In the more recent ResNet paper, the authors proposed to use “bottleneck” structure (shown below), which also involves the use of \(1\times 1\) convolutions. The purpose of it is also for reducing or increasing dimensions.
Relationship between fully-connected layers and \(1\times 1\) convolutions
In image classification, researchers often use fixed size input image and fully connected layers as classifiers to classify the image. But according to the father of convolutional neural networks – Yann lecun, there is no such thing as fully-connected layers and you do not need to use fixed size input image in testing time:
In Convolutional Nets, there is no such thing as “fully-connected layers”. There are only convolution layers with 1x1 convolution kernels and a full connection table. It’s a too-rarely-understood fact that ConvNets don’t need to have a fixed-size input. You can train them on inputs that happen to produce a single output vector (with no spatial extent), and then apply them to larger images. Instead of a single output vector, you then get a spatial map of output vectors. Each vector sees input windows at different locations on the input. In that scenario, the “fully connected layers” really act as 1x1 convolutions.
That is, we can interpret fully-connected layers as \(1\times 1\) convolutions. For example, in VGG-16 network, the input image size is \(224\times 224\), the output is a classification score for 1000 classes, whose size is \(1000\times 1\times 1\). If the input images have bigger size than \(224\times 224\), we can interpret the fully-connected layers as convolutions in a sliding windows fashion so that the output of the network is a classification map of size \(1000\times W\times H\), where \(W>1\) and \(H>1\).
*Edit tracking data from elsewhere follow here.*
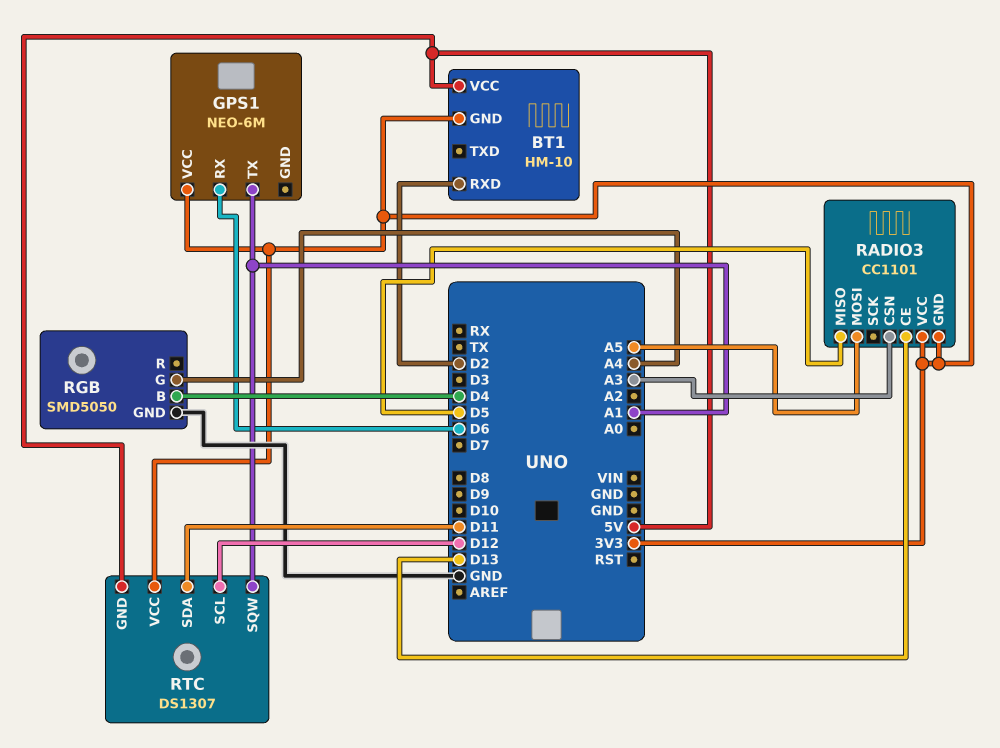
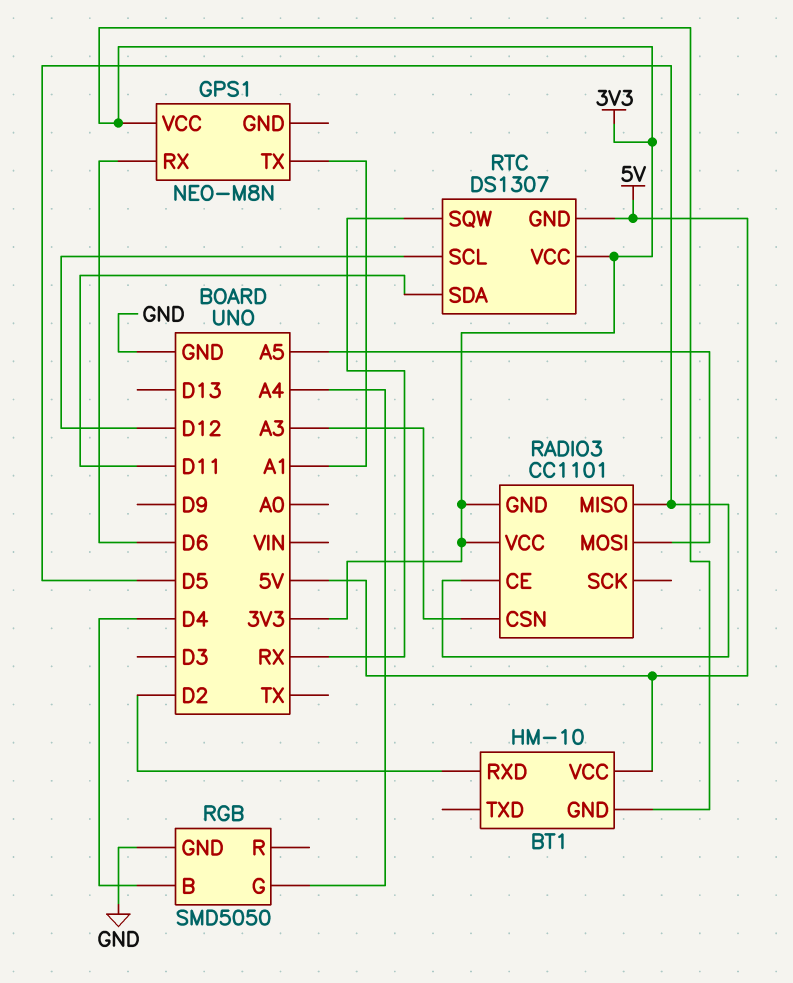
GPS1: NEO-6M -> NEO-M8N
RADIO3 pin CE: D13 -> D5
RTC pin SQW: A1 -> RX

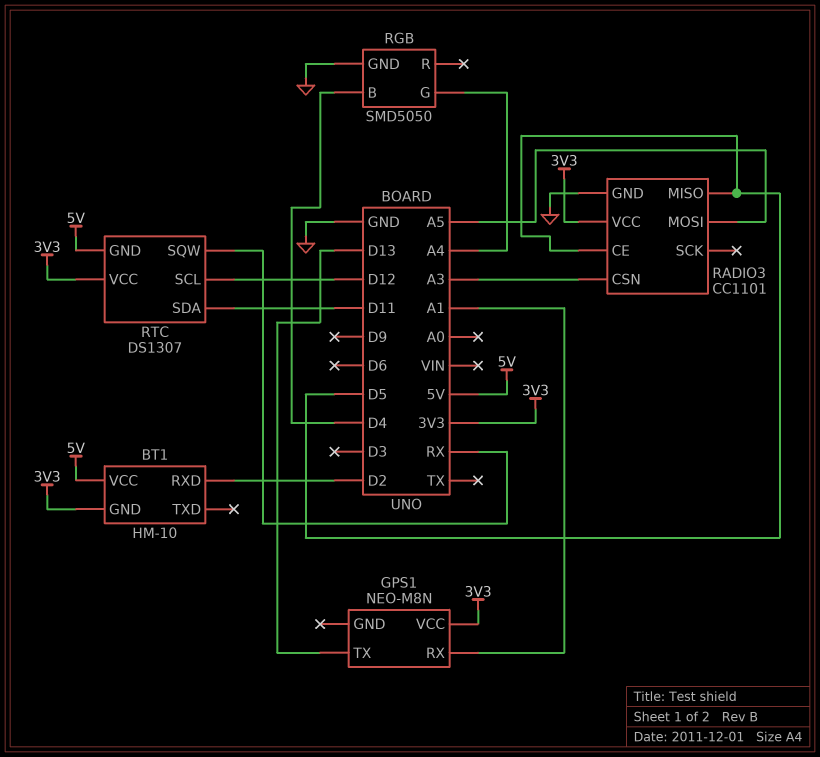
GPS1 pin RX: D6 -> A1
GPS1 pin TX: A1 -> D13
RADIO3 pin GND: 3V3 -> GND

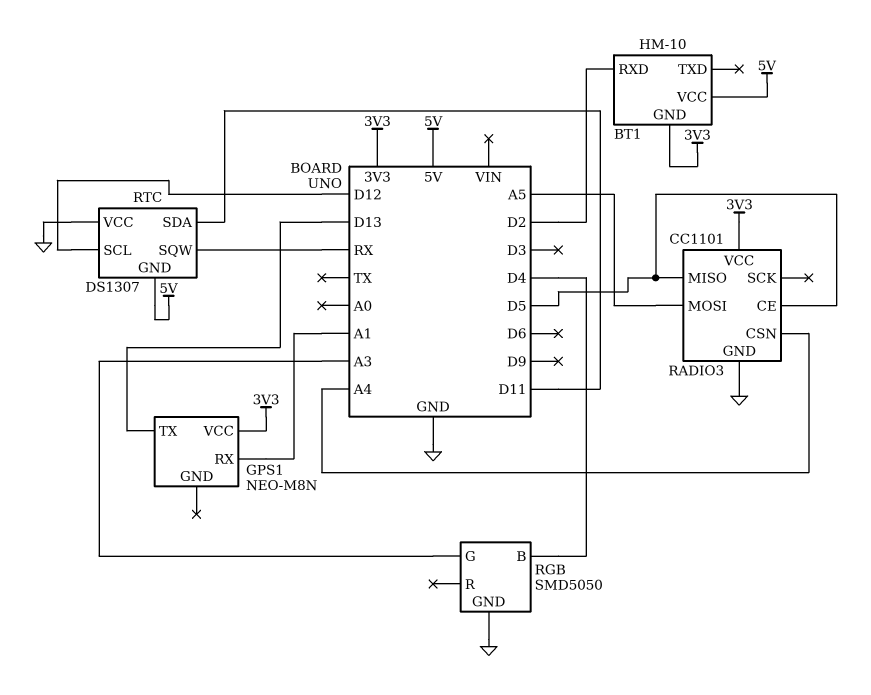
RADIO3 pin CSN: A3 -> A4
RGB pin G: A4 -> A3
RTC pin VCC: 3V3 -> GND

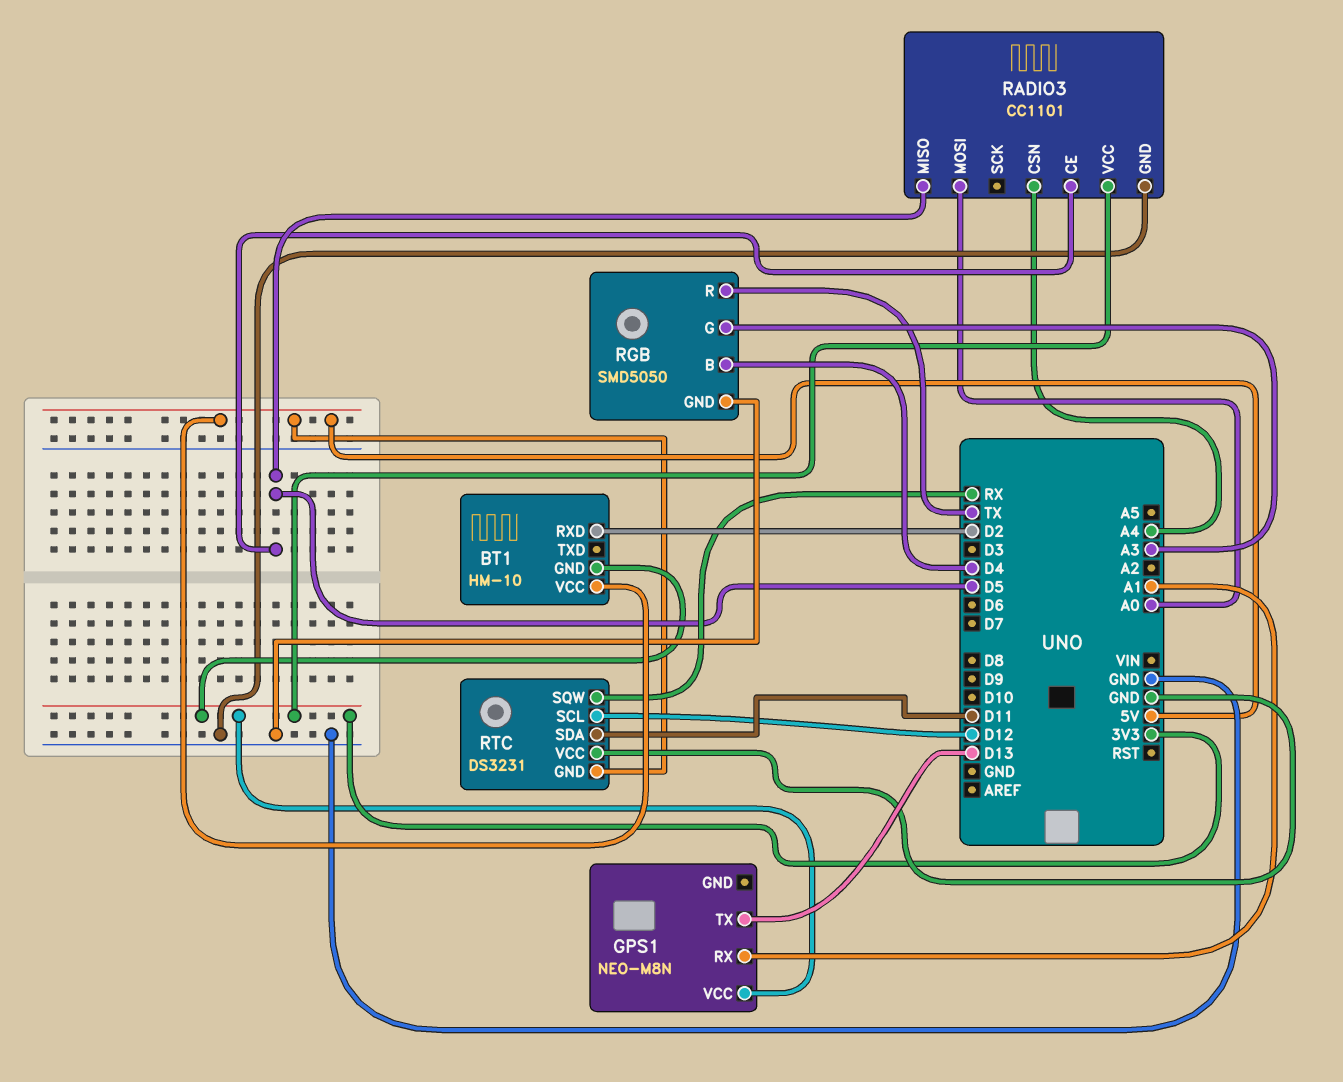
RADIO3 pin MOSI: A5 -> A0
RGB pin R: none -> TX
RTC: DS1307 -> DS3231

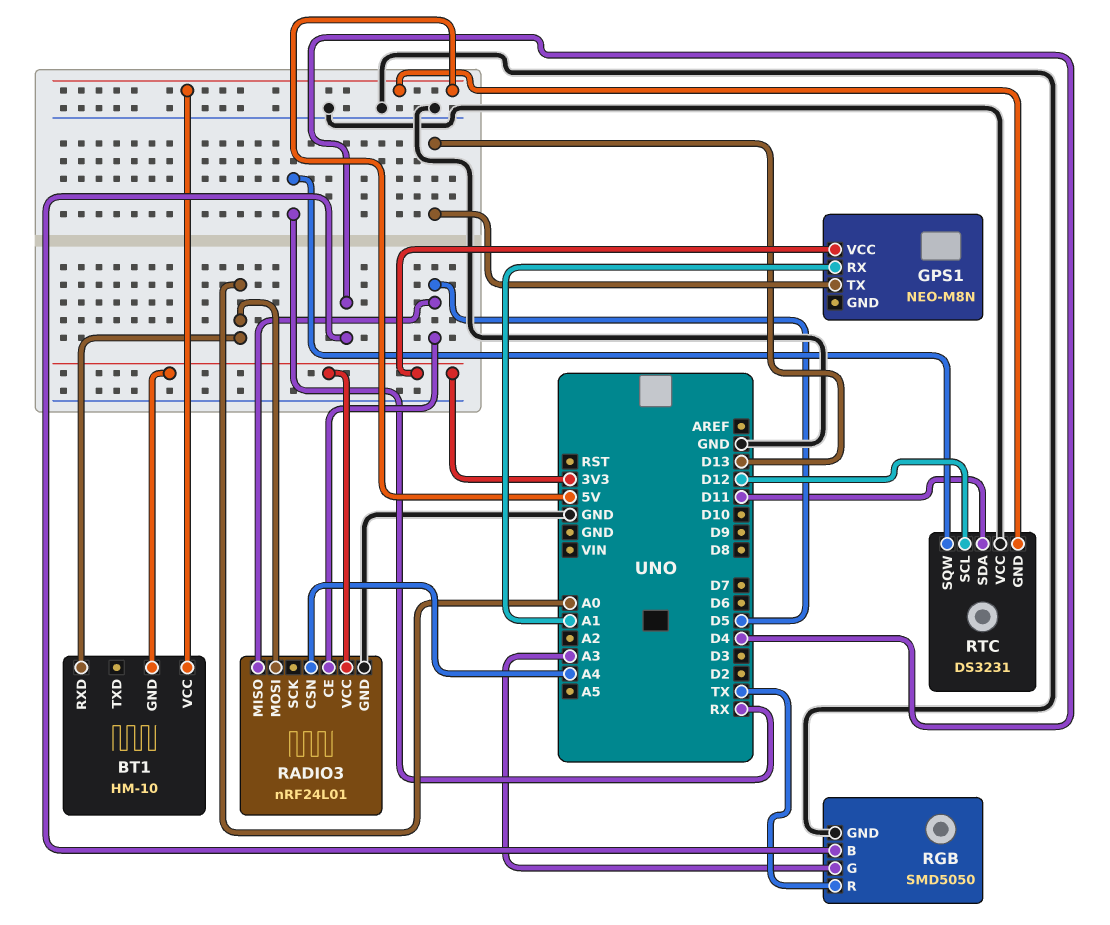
BT1 pin RXD: D2 -> A0
RADIO3: CC1101 -> nRF24L01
Each point in each classification map represent the probability of the corresponding receptive field in the original image belonging to that specific class.
Conclusions
In summary, \(1\times 1\) convolutions are used for 2 purposes: ones is to reduce dimensions in order to reduce computational cost, the other is to increase non-linearity of the network (or the capacity of the network) in a cheap way.